◆ Exercise aim: Check the lines of the listing below for the word "worn", and state only how many have it.

◆ Input material:

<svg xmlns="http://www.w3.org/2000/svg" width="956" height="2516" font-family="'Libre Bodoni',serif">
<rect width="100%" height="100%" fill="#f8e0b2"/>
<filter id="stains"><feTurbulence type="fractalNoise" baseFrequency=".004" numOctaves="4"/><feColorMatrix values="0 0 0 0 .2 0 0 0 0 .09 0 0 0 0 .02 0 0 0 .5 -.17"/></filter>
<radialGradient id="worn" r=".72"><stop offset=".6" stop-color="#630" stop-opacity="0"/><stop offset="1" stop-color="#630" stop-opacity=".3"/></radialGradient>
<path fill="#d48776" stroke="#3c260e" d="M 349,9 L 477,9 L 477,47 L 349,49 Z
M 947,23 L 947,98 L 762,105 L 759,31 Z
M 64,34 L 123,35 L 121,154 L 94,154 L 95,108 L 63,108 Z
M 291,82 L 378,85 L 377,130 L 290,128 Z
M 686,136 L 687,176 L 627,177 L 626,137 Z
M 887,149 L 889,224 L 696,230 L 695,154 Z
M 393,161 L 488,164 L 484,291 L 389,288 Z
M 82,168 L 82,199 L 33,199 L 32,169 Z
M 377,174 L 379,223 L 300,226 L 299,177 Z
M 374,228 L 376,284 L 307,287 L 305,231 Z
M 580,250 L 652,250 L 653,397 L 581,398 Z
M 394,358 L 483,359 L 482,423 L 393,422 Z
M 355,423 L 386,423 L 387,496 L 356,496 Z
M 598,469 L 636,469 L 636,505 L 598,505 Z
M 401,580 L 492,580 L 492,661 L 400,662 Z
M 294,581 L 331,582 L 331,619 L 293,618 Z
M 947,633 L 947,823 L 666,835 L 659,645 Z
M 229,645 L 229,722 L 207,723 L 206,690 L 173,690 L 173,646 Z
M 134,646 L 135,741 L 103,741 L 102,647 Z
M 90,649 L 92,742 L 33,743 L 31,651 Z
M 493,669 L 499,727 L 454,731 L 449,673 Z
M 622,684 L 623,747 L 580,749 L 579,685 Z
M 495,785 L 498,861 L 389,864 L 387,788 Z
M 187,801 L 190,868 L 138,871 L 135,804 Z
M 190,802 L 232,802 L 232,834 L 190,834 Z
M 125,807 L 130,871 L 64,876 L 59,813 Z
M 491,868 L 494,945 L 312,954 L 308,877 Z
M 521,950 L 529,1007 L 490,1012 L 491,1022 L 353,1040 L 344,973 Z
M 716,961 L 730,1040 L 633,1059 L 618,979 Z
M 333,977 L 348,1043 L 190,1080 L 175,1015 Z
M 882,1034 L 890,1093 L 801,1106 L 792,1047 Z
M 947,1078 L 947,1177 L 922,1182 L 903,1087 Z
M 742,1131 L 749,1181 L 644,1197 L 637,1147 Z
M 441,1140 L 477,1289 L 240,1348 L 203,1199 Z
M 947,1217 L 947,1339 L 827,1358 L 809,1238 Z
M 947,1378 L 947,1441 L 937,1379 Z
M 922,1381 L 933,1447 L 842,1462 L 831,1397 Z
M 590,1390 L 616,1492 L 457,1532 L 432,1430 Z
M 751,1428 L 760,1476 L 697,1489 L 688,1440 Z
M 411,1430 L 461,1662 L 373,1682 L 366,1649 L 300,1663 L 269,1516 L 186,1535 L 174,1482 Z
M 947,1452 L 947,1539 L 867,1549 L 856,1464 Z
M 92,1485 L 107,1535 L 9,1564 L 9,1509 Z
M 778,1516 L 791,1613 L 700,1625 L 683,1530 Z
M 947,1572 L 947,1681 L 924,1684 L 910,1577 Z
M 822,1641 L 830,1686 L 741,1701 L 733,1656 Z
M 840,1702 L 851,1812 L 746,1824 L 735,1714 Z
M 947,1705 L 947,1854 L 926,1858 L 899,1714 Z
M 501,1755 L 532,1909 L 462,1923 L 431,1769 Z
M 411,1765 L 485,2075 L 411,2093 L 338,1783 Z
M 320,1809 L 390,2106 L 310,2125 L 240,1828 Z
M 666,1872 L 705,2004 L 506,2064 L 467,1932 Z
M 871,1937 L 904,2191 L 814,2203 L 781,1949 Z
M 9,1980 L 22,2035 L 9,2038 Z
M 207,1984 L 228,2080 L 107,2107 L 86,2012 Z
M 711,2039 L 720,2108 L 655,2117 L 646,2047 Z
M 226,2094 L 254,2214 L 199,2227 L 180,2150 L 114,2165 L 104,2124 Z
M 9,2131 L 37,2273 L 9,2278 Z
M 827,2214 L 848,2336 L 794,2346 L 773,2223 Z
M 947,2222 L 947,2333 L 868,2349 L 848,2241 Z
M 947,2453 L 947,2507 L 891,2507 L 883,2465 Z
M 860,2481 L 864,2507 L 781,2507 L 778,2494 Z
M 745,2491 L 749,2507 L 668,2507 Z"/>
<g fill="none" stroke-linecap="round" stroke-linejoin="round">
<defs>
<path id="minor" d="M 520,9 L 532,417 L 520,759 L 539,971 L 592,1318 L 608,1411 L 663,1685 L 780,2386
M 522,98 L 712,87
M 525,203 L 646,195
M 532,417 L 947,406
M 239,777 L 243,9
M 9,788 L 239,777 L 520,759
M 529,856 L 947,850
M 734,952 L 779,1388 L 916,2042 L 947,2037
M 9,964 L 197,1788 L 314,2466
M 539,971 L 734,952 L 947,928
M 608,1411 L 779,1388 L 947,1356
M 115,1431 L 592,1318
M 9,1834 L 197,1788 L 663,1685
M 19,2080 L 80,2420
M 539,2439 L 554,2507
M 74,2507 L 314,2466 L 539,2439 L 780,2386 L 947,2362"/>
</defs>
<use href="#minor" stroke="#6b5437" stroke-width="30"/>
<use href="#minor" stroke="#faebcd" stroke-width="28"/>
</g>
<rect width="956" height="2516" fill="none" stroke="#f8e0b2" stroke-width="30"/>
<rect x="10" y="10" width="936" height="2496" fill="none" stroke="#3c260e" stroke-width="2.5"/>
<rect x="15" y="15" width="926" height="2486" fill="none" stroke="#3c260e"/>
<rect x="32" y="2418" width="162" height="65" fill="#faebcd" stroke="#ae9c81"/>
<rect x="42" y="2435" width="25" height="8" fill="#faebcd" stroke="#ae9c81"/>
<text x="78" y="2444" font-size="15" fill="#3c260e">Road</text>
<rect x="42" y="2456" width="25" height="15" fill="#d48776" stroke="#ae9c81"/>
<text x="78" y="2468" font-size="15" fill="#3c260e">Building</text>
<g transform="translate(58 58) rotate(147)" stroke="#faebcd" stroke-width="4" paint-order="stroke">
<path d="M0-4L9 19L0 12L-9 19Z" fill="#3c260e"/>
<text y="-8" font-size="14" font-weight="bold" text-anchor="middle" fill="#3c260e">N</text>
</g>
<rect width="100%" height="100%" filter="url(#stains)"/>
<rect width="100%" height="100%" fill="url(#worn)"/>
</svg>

◆ Result: 2